Copy the data exactly as it appears, and do not include any pictures.

Extracted records: Begin

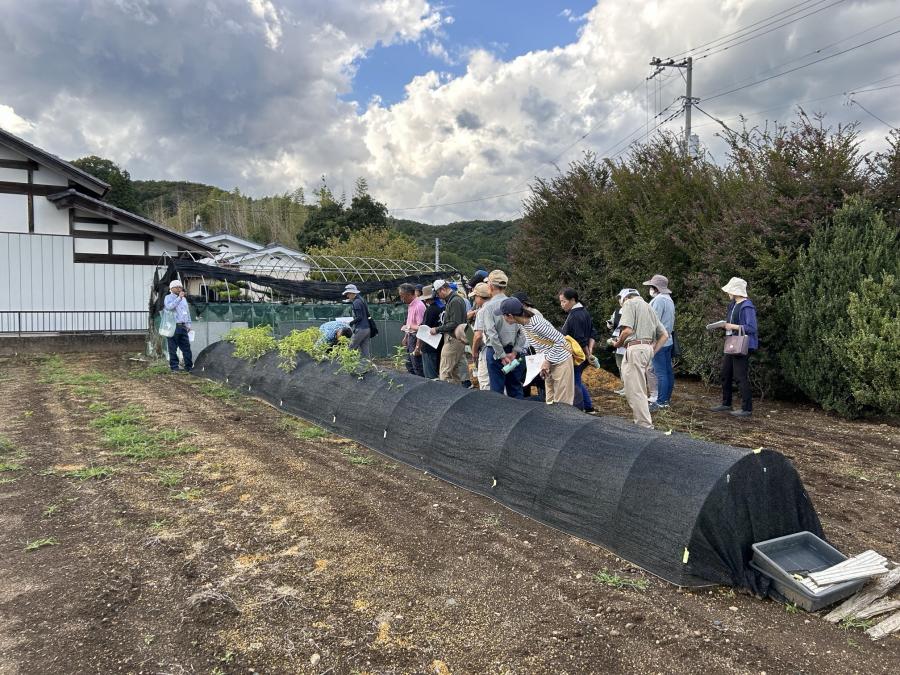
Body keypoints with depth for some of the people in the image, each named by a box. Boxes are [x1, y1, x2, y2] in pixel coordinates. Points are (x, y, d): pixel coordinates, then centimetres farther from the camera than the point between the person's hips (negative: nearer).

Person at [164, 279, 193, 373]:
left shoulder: (184, 299, 20)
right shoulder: (168, 297, 1)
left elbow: (187, 311, 24)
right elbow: (169, 306, -21)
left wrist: (188, 324, 18)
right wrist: (179, 298, -22)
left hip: (183, 327, 5)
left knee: (186, 347, 4)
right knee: (173, 348, 0)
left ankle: (189, 367, 8)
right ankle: (174, 367, 7)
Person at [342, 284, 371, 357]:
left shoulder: (356, 302, -10)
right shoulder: (361, 300, 17)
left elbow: (359, 317, -16)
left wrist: (350, 323, -8)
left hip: (361, 329, -9)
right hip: (367, 328, 9)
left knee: (351, 349, -3)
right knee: (365, 351, 8)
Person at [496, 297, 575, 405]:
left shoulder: (536, 324, -27)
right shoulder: (523, 324, 0)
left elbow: (560, 340, -23)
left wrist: (548, 361, -20)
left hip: (560, 361, -9)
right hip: (550, 363, 9)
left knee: (562, 404, -2)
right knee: (550, 403, 13)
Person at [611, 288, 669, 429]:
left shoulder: (629, 303, 1)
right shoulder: (649, 308, 26)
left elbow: (628, 330, -15)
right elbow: (664, 335, 22)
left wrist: (618, 343, 2)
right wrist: (652, 352, 18)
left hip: (635, 349, -9)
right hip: (648, 348, 9)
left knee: (635, 391, -7)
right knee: (639, 390, 18)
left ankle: (645, 426, -7)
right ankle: (645, 422, 23)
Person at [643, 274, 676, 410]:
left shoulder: (659, 300, -15)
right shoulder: (668, 299, 17)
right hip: (668, 340, 10)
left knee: (660, 372, -9)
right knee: (668, 370, 12)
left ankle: (661, 402, -8)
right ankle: (667, 398, 19)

Extracted records: End

Response to the exercise:
Body keypoints with depth for some of the people in the image, each named by a box. Boxes are [x1, y1, x2, y2] in pixel coordinates. Points are (x, y, d): pixel coordinates, then centimetres farther from the camera than the point between the person's hips (negative: nearer).

Person at [164, 279, 193, 373]:
left shoulder: (184, 299, 20)
right shoulder: (168, 297, 1)
left elbow: (187, 311, 24)
right elbow: (169, 306, -21)
left wrist: (188, 324, 18)
right wrist: (179, 298, -22)
left hip: (183, 327, 5)
left knee: (186, 347, 4)
right knee: (173, 348, 0)
left ankle: (189, 367, 8)
right ankle: (174, 367, 7)
Person at [342, 284, 371, 357]:
left shoulder: (356, 302, -10)
right shoulder: (361, 300, 17)
left elbow: (359, 317, -16)
left wrist: (350, 323, -8)
left hip: (361, 329, -9)
right hip: (367, 328, 9)
left knee: (351, 349, -3)
right knee: (365, 351, 8)
Person at [496, 297, 575, 405]:
left shoulder: (536, 324, -27)
right shoulder: (523, 324, 0)
left elbow: (560, 340, -23)
left wrist: (548, 361, -20)
left hip: (560, 361, -9)
right hip: (550, 363, 9)
left knee: (562, 404, -2)
right knee: (550, 403, 13)
Person at [611, 288, 669, 429]:
left shoulder: (629, 303, 1)
right shoulder: (649, 308, 26)
left elbow: (628, 330, -15)
right elbow: (664, 335, 22)
left wrist: (618, 343, 2)
right wrist: (652, 352, 18)
left hip: (635, 349, -9)
right hip: (648, 348, 9)
left knee: (635, 391, -7)
right knee: (639, 390, 18)
left ankle: (645, 426, -7)
right ankle: (645, 422, 23)
Person at [643, 274, 676, 410]:
left shoulder: (659, 300, -15)
right shoulder: (668, 299, 17)
right hip: (668, 340, 10)
left knee: (660, 372, -9)
right knee: (668, 370, 12)
left ankle: (661, 402, -8)
right ankle: (667, 398, 19)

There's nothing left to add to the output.